Un total de 22 países registran crisis prolongadas

En las naciones donde se detectan este tipo de problemática hay 166 millones de personas subnutridas
Por mediatrader 9 de octubre de 2010

Un total de 22 países se enfrentan a serias dificultades como crisis alimentarias prolongadas y «una incidencia del hambre extremadamente alta» causadas por la combinación de desastres naturales, conflictos y «debilidad de las instituciones». La ONU denomina a estas situaciones «crisis prolongada» y alerta sobre ella en el informe «El estado de la inseguridad alimentaria en el mundo 2010», elaborado por la Organización de las Naciones Unidas para la agricultura y la alimentación (FAO) y publicado de forma conjunta con el Programa Mundial de Alimentos (PMA).

El hambre crónica y la inseguridad alimentaria son las características más comunes en una crisis prolongada. En las naciones donde se registran este tipo de «problemas complejos» hay 166 millones de personas subnutridas, cerca del 20% del total mundial, y más de un tercio del total si se excluyen del cálculo países de gran tamaño como China e India, señala el estudio.

Una gran parte de la asistencia llega a estos países en forma de ayuda alimentaria de emergencia «que no sólo ayuda a salvar vidas, sino que supone una inversión en el futuro del país al conservar y fortalecer los bienes y medios de subsistencia de las personas, que son la base de su estabilidad y desarrollo futuros», destaca la ONU.

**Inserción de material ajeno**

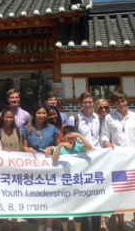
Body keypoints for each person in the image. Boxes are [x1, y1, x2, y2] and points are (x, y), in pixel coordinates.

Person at [101, 91, 135, 231]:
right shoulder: (109, 118)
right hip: (119, 161)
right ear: (114, 104)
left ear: (126, 101)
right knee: (120, 193)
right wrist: (107, 143)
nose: (121, 104)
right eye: (117, 102)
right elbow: (104, 135)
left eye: (123, 101)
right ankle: (121, 224)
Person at [64, 92, 102, 231]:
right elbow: (69, 138)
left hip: (97, 160)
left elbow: (102, 137)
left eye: (90, 102)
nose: (87, 105)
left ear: (94, 103)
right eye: (85, 102)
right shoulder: (73, 119)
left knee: (97, 194)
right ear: (80, 103)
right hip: (80, 160)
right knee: (83, 194)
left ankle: (97, 226)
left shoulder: (100, 118)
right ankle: (84, 226)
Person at [22, 105, 59, 231]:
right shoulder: (27, 128)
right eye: (39, 113)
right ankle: (41, 224)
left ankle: (49, 226)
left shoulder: (53, 128)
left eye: (44, 113)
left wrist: (52, 148)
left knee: (49, 196)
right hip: (34, 167)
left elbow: (60, 147)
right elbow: (24, 147)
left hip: (50, 167)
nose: (42, 115)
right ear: (34, 114)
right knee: (38, 196)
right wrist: (28, 149)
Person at [51, 126, 93, 231]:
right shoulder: (58, 148)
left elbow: (89, 147)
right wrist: (60, 145)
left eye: (72, 136)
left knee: (77, 209)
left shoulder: (78, 147)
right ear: (63, 137)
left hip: (77, 184)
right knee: (63, 209)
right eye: (68, 136)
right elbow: (54, 159)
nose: (70, 139)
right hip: (63, 184)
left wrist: (78, 135)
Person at [0, 107, 22, 231]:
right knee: (4, 198)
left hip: (16, 171)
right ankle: (5, 225)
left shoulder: (18, 131)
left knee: (15, 198)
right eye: (6, 117)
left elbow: (22, 150)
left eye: (11, 117)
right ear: (2, 117)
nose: (9, 119)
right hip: (3, 171)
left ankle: (15, 225)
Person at [94, 98, 111, 230]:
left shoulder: (113, 119)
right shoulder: (96, 120)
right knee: (100, 189)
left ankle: (115, 217)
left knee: (114, 188)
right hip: (98, 158)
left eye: (106, 107)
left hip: (112, 158)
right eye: (101, 108)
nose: (104, 110)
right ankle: (101, 217)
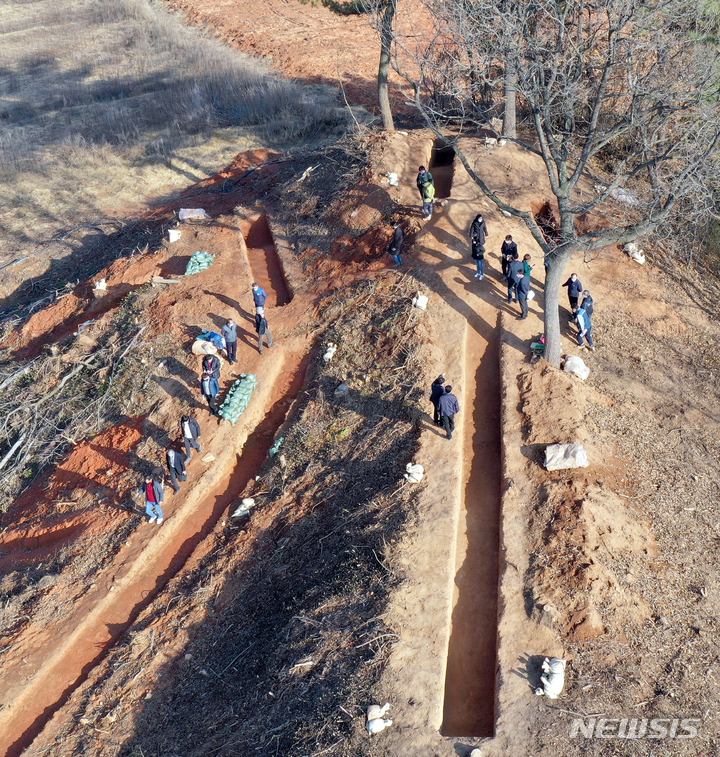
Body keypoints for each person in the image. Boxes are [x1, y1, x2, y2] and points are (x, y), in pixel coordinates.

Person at [470, 213, 488, 279]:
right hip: (477, 236)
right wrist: (472, 235)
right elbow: (472, 229)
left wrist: (486, 233)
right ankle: (478, 272)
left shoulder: (483, 222)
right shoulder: (474, 222)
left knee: (480, 265)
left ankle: (482, 274)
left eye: (481, 218)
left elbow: (485, 228)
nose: (480, 219)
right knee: (477, 265)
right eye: (479, 218)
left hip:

Cuando esta ayuda alimentaria se utiliza en combinación con otras herramientas, como el dinero en metálico o los bonos, y el apoyo para las compras de productos agrícolas a nivel local, «se maximiza la posibilidad de que la asistencia alimentaria de tipo humanitario constituya una base sólida para alcanzar la seguridad alimentaria a largo plazo», aseguran.

Definición clara

En el informe, la FAO y el PMA ofrecen «por primera vez» una definición clara de crisis prolongada que, que según la ONU, «ayudará a mejorar las intervenciones de asistencia». Los países que se consideran en situación de crisis prolongada son aquellos en los que se ha señalado una crisis alimentaria durante ocho o más años entre 2001 y 2010, reciben más del 10% de la ayuda extranjera en forma de asistencia humanitaria y se encuentran en el elenco de países de bajos ingresos y déficit de alimentos.

Las 22 naciones en esta situación son Afganistán, Angola, Burundi, República Centroafricana, Chad, República de Congo, Costa de Marfil, Corea del Norte, República Democrática del Congo, Eritrea, Etiopía, Guinea, Haití, Irak, Kenia, Liberia, Sierra Leona, Somalia, Sudán, Tayikistán, Uganda y Zimbabwe.

La FAO y el PMA piden en su documento un replanteamiento generalizado de la forma en que se presta asistencia a los países con crisis prolongadas. Según estas organizaciones, la ayuda oficial tiene que enfocarse hacia las soluciones a largo plazo, con el objetivo de lograr mejoras sostenidas en la capacidad productiva de los países vulnerables y fortalecer las posibilidades de resistencia ante los impactos, al tiempo que se mantienen actividades para salvar vidas y medios de subsistencia.